04/10/2016

MI PERFIL

EL TRATO A LAS PERSONAS DEFINE TU EDUCACIÓN.

Por. Lida Paternina
Psicóloga, Maestra en Psicología
y Administración de Empresas

Hoy quisiera hablar del buen trato, algo tan sencillo y complejo a la vez, por la simple naturaleza humana.

En general, saludar, despedirse, dar las gracias, pedir por favor, entre otras conductas de deferencia serían obligadas para definir un trato justo.

Un trato justo involucra la famosa frase con la que hemos sido formados “tus derechos terminan donde empiezan los de los demás”, lo cual incluye una serie de valores como el respeto y la tolerancia que deben ser tenidos en cuenta en todos los contextos en los que nos desenvolvemos para lograr convivir en un ambiente agradable para todos.

El ser humano como tal es complejo por naturaleza y no le resulta tan sencillo comprender o “ponerse en los zapatos del otro”.  El dejarse envolver en el afán de la cotidianidad también aporta en sentido negativo en este aspecto.  Se requiere por tanto el desarrollo de competencias relacionadas con la comunicación, el auto control, el trabajo en equipo, las modalidades de contacto, integridad entre otras, para orientar un trato cada vez mejor hacia el otro.

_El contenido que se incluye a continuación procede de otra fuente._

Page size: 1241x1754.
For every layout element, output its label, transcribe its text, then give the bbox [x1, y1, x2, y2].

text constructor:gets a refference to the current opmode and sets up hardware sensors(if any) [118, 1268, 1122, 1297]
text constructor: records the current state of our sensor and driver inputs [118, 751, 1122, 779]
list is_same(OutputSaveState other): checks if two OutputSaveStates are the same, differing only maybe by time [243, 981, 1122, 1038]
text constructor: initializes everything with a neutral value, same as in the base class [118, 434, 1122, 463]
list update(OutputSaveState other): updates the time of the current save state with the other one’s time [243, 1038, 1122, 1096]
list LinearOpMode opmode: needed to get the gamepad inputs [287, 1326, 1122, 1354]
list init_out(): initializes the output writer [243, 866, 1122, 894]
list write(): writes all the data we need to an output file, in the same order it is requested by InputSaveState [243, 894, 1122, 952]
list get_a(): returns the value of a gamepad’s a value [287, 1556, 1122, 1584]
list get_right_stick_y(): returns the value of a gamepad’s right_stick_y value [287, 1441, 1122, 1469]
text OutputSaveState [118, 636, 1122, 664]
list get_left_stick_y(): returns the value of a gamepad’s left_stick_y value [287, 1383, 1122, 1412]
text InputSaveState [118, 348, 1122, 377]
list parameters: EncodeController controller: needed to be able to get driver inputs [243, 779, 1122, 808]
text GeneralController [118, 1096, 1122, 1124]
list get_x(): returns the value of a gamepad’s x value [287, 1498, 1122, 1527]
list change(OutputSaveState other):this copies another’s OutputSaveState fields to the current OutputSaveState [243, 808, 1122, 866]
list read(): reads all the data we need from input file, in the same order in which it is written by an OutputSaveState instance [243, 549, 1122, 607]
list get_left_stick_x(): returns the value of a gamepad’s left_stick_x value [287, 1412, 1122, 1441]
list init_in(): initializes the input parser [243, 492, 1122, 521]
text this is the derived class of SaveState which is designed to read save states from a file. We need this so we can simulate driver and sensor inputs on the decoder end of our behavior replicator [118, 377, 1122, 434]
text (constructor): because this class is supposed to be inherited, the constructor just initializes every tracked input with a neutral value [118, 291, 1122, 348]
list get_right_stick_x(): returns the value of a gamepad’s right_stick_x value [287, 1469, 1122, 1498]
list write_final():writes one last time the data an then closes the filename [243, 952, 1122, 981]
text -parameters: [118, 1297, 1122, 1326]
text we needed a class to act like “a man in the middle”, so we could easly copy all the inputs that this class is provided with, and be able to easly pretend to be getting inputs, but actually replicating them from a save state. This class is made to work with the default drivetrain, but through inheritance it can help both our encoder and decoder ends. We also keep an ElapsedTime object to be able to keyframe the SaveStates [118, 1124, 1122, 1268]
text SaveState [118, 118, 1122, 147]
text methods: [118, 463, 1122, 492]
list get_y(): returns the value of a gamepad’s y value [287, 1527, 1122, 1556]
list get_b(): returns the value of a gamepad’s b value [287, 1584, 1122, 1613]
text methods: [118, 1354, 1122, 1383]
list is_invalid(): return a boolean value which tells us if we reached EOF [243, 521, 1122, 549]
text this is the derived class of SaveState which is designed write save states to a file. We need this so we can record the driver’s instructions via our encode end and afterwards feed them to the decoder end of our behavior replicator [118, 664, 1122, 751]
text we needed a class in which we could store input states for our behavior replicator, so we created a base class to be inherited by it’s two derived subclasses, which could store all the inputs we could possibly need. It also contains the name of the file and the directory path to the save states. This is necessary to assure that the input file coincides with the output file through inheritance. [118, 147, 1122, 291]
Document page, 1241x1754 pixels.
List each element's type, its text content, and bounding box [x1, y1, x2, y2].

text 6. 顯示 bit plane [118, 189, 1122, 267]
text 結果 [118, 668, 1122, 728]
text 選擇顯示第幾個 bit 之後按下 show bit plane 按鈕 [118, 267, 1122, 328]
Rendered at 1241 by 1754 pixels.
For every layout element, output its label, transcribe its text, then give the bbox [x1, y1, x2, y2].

¿Cómo hacer consciencia para convertirlo en un hábito saludable para las buenas relaciones interpersonales? Por medio del ejemplo, hay que actuar, sin embargo, es importante que cada quien empiece por sí mismo y no espere a que sea otro quien tome la iniciativa.

Muchos pueden evaluar el mal trato con conductas evidentes como los gritos o las palabras soeces, sin embargo, a veces también la indiferencia, el no dar una respuesta a tiempo o el no utilizar las normas básicas de convivencia como las descritas al inicio, podrían ser interpretadas como tal.

En las organizaciones una conducta de buen trato ayuda a mantener un buen clima y, si hace parte de la cultura organizacional, este contribuye a parte del éxito en la organización.  Por el contrario, el mal trato puede crear un ambiente tóxico donde los empleados no se sientan a gusto con su labor y busquen constantemente opciones de retiro, generando una alta rotación en la organización.

Gestionar el buen trato es un reto de cada organización y su raíz está en ser consistentes con los valores promulgados al interior de la organización, los cuales por lo general incluyen el respeto y el buen trato como tal.